Anche se lo scrittore più
rappresentativo del primo Novecento rimane Gabriele D’Annunzio, vero mostro
sacro della letteratura italiana, dopo di lui si susseguirono una schiera di
poeti e prosatori, impegnati nella ricerca di nuove forme espressive, libere da
ogni legame con i canoni tradizionali. Queste nuove idee trovarono una palestra
di discussioni in alcune riviste del tempo come “Mazzocco”, “Leonardo”,”Hermes”,
“La Voce”, “Lacerba”; tra i collaboratori di questi giornali emersero autori
come Giovanni Papini, Clemente Rébora, Gianni Stuparich, Giuseppe Prezzolini,
Piero Jahier e Giovanni Boine. Fu soprattutto “La Voce” ad imporsi come rivista
impegnata, occupandosi di problemi politici e sociali, filosofici e culturali di
vario genere e Prezzolini che ne era l’animatore e la mente direttiva, fu
costretto quasi a sacrificare la letteratura e la poesia, assegnandogli un ruolo
secondario per controbattere le iniziative degli altri periodici italiani. Così
alcuni scrittori si ritrovarono ad intervenire su i più disparati argomenti,
come Slataper che pubblicò lettere sulla condizione culturale triestina, Jahier
che si occupò del protestantesimo e Rébora che dal suo lavoro d’insegnante,
trasse spunti per una riflessione sulle scuole serali.
Un’altra rivista come “Lacerba” invece puntò il dito sul tema della
prostituzione, che era uno degli argomenti trasgressivi e provocatori, grazie
anche all’impegno di alcuni collaboratori come Sbarbaro e Tavolato.
La scrittura qui viene usata come una battaglia per la libertà della lingua e
dei suoi contenuti, fa proprie le difficoltà sociali del momento e ne diventa
uno strumento di persuasione.

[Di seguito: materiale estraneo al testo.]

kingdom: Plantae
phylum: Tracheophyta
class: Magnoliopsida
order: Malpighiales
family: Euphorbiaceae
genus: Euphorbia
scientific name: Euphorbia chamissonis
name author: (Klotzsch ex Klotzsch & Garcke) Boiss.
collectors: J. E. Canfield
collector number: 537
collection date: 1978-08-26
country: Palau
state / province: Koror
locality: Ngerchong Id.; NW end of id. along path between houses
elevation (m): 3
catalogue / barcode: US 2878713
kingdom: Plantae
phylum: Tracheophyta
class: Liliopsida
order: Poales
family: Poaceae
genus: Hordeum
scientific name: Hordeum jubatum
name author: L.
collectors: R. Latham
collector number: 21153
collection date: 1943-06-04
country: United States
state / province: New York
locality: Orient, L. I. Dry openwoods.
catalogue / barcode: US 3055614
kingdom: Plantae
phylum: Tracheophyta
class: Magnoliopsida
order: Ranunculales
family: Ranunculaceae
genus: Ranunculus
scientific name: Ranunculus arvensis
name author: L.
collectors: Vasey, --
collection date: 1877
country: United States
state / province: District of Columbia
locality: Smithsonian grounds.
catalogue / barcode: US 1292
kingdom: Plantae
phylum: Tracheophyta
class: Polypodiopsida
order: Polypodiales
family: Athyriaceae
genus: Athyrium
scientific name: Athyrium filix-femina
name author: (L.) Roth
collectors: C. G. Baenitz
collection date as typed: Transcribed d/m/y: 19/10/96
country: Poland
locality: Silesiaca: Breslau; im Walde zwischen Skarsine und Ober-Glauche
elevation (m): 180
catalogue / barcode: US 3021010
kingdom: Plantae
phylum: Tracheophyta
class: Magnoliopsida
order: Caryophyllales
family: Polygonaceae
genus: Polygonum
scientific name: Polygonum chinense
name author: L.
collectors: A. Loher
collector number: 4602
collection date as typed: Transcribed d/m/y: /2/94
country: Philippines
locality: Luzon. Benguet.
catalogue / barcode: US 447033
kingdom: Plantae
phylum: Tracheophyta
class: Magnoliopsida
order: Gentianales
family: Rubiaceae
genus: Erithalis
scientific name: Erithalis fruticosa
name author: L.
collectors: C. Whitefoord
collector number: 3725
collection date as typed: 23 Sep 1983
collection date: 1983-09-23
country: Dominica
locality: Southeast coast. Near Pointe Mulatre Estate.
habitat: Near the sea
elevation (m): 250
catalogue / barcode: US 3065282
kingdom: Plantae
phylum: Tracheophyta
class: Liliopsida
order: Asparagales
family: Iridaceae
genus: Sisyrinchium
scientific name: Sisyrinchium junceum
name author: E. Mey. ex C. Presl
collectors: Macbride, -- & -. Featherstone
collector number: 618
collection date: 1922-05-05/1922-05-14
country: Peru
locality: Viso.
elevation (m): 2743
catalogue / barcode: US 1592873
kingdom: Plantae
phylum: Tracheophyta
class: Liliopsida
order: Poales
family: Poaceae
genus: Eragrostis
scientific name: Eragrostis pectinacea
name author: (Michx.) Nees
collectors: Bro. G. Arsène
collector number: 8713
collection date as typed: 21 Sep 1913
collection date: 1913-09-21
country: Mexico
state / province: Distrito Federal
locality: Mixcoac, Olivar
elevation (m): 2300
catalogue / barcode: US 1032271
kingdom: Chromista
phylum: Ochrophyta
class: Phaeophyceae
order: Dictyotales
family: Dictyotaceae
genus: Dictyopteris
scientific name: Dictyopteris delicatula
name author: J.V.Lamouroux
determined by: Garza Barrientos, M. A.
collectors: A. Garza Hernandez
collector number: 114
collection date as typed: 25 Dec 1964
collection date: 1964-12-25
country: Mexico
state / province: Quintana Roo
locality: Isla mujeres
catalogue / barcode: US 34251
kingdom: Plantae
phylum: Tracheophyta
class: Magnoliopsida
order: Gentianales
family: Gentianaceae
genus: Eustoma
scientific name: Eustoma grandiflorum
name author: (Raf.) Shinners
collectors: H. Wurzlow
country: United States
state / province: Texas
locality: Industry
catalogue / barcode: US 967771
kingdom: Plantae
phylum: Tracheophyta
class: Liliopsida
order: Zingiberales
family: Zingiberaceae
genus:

Insomma, questa cosiddetta malattia di inizio
secolo si espande in tutta Italia, nonostante la forte opposizione di Roma e
Firenze, capitali della cultura tradizionale, ma impegnate una con l’avanzata
del Fascismo, l’altra sempre più orientata verso una cultura più aperta nei
confronti dell’Europa.
Il Novecento è un secolo malato e i primi due decenni hanno visto le difficoltà
dei protagonisti costretti a portare la letteratura sulle riviste, aprendo un
dibattito e facendo del discorso letterario una polemica anche con se stessi,
tormentati da un malessere interiore a mille contraddizioni.